Ghiringhelli, who refers to himself as 'il Guastafeste' (“the killjoy” or “the spoilsport”) has now petitioned the cantonal parliament to make such public prayers illegal.
He argues the ban is necessary as there is a passage in the Muslim prayers which contains an implicit message of hatred against Jews and Christians – an idea based on the work of Sami Aldeeb, a Palestinian-Christian lawyer with Swiss citizenship.
A parliamentary committee in Ticino has already overwhelming rejected Ghiringhelli’s petition and the same is likely to happen when the proposal is discussed in an upcoming parliamentary session.
But Ghiringhelli, who played a key role in a 2013 referendum which saw voters in Ticino back a ‘burqa ban’ in the canton is not expected to give up.

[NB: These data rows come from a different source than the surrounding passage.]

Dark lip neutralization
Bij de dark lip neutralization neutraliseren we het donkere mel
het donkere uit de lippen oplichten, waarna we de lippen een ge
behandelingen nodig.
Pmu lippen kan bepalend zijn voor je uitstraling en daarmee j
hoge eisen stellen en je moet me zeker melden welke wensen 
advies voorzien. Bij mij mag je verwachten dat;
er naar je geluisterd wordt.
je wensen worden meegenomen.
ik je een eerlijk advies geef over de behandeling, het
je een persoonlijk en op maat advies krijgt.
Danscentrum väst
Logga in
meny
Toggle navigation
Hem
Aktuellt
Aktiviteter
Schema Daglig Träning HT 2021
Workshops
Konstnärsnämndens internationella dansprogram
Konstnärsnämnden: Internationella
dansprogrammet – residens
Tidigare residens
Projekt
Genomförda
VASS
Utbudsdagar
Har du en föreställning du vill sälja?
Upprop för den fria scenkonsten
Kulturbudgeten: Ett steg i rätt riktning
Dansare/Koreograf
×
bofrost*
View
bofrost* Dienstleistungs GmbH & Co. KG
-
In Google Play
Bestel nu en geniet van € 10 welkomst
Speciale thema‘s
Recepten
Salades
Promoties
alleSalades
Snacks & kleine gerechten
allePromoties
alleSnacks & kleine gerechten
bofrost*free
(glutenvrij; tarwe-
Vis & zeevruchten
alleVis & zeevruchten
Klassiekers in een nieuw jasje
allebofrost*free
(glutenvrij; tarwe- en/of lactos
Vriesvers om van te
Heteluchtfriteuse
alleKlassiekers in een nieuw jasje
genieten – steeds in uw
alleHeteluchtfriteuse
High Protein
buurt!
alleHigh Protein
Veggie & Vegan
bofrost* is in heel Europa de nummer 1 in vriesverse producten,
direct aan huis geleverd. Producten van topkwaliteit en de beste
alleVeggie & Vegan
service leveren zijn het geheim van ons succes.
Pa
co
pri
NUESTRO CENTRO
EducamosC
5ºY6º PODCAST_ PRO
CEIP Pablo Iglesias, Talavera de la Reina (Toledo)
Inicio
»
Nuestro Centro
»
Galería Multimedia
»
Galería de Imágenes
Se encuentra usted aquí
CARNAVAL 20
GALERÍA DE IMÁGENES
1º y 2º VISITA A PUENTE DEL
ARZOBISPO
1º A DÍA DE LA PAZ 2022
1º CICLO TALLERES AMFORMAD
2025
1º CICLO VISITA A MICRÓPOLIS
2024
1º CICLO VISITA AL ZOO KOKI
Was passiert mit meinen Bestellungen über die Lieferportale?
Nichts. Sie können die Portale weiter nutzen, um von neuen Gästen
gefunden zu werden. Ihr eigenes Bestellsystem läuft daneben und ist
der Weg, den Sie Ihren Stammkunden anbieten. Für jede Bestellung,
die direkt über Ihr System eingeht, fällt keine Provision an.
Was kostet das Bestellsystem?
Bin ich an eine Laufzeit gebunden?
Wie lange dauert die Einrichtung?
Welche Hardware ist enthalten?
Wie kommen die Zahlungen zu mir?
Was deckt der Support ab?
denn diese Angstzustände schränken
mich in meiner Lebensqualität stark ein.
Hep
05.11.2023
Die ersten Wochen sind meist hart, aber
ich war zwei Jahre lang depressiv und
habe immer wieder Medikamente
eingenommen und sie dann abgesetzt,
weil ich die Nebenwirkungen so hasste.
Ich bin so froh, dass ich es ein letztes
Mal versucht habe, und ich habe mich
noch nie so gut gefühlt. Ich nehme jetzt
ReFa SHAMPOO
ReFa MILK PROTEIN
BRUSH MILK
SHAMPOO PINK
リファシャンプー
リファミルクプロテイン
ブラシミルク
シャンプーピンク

On his website, he has raised the possibility of launching a popular initiative to have the ban on prayers introduced.
Nun plant Giorgio Ghiringelli offenbar eine Volksinitiative, um Gebete im öffentlichen Raum zu verbieten, «die Hassbotschaften enthalten, andere Religionen diskriminieren und gegen die Antirassismusstrafnorm verstossen». https://t.co/W1CJapZGdK— Basler Zeitung (@bazonline) February 13, 2019
To trigger a referendum on the issue, supporters would have to collect 7,000 signatures in 100 days.
How the text of any such proposal would look is unclear, But Ghiringhelli, an atheist, has said he does not want to discriminate against Muslims in particular while still managing to ban their prayers in public.
One possible model is the ‘secularism law’ adopted by the canton of Geneva recently – which bans religious demonstrations in public expect in specific cases.
This ‘non-discriminatory’ approach was the one taken in the 2013 ‘burqa ban’ referendum which did not single out Muslims directly bur rather banned the covering of faces in public areas by any group.
Critics of Ghiringhelli have said a ban on Muslim prayers in public is both unnecessary and unhelpful.
The Swiss-Tunisian human rights activist Saida Keller-Messahli told Swiss media that most Muslims were perfectly integrated into Swiss society.
“In other European countries like Belgium, England or France, there are Muslim groups who use public prayers as a provocation, but in Switzerland [that is not the case], she said, describing Ghiringhelli’s petition as poorly thought out.
She said it would do nothing to help stop jihadism or radicalization of Muslims.